## BEGIN Raw records

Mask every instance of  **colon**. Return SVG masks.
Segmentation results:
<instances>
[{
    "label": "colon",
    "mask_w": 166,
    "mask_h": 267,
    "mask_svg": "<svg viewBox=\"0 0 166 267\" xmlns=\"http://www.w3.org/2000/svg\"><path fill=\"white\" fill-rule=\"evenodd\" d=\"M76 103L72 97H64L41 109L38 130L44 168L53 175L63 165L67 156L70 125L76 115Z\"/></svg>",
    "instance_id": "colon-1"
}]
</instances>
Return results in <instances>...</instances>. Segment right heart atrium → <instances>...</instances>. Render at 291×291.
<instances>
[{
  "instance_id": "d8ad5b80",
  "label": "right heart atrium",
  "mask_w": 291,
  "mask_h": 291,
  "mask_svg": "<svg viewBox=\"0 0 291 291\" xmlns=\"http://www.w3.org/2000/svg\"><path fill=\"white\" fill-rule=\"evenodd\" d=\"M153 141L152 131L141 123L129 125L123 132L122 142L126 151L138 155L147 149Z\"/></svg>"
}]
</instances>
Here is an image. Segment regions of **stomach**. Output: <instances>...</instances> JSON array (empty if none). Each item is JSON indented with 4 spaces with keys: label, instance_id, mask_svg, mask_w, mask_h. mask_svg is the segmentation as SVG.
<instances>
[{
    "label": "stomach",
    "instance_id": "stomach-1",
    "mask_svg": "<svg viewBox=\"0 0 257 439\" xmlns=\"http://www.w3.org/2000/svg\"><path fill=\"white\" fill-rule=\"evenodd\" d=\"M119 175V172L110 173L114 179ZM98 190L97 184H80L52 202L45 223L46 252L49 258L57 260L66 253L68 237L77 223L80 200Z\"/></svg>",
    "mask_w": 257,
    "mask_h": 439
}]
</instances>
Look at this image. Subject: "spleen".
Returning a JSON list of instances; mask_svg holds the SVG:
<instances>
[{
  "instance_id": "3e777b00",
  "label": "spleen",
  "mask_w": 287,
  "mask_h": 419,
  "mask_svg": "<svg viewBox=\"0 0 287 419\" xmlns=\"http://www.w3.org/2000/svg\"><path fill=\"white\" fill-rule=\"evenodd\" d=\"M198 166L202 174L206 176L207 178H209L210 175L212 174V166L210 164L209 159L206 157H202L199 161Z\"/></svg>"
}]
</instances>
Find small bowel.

## END Raw records
## BEGIN Raw records

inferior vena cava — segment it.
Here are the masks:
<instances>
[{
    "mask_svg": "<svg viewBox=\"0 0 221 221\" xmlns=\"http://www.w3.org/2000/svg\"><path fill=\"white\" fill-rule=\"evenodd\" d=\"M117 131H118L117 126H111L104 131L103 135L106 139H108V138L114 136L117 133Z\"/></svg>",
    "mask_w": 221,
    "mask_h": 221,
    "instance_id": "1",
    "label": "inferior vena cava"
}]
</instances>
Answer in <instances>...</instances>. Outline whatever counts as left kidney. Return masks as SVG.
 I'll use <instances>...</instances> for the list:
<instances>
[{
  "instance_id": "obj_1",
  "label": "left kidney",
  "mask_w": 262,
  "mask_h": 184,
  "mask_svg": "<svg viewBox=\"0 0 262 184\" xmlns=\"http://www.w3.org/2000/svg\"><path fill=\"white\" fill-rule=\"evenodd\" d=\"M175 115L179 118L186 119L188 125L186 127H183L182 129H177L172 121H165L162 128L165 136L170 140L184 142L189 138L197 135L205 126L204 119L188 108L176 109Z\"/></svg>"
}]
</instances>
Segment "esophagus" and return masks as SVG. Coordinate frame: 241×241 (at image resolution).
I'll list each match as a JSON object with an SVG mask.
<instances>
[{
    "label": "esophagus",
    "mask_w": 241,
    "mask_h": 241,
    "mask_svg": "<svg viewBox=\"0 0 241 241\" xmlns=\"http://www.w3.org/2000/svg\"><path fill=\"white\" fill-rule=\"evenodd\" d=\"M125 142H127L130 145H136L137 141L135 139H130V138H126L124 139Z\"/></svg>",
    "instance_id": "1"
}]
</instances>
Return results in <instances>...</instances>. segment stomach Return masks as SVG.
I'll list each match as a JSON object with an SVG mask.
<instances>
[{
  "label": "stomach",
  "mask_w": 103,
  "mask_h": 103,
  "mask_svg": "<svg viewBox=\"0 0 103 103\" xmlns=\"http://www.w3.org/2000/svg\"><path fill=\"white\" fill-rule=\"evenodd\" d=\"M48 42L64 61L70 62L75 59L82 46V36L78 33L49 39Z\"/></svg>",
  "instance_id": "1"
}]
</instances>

## END Raw records
## BEGIN Raw records

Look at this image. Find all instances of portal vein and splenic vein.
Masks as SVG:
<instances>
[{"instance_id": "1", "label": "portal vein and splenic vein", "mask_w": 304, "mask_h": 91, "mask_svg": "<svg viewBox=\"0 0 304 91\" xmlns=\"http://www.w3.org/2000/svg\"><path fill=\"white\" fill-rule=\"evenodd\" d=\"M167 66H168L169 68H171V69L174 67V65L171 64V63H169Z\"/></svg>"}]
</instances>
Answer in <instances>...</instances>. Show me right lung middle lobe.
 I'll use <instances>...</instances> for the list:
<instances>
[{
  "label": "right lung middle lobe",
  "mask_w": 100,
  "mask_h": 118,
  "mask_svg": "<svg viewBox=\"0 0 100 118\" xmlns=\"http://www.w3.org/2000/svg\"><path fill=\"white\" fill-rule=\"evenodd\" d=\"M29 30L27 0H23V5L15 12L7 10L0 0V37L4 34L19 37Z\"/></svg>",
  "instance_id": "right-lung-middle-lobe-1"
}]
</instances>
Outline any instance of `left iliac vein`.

## END Raw records

Count the lines above that contain the string "splenic", and reply with the number alone.

» **Full solution**:
2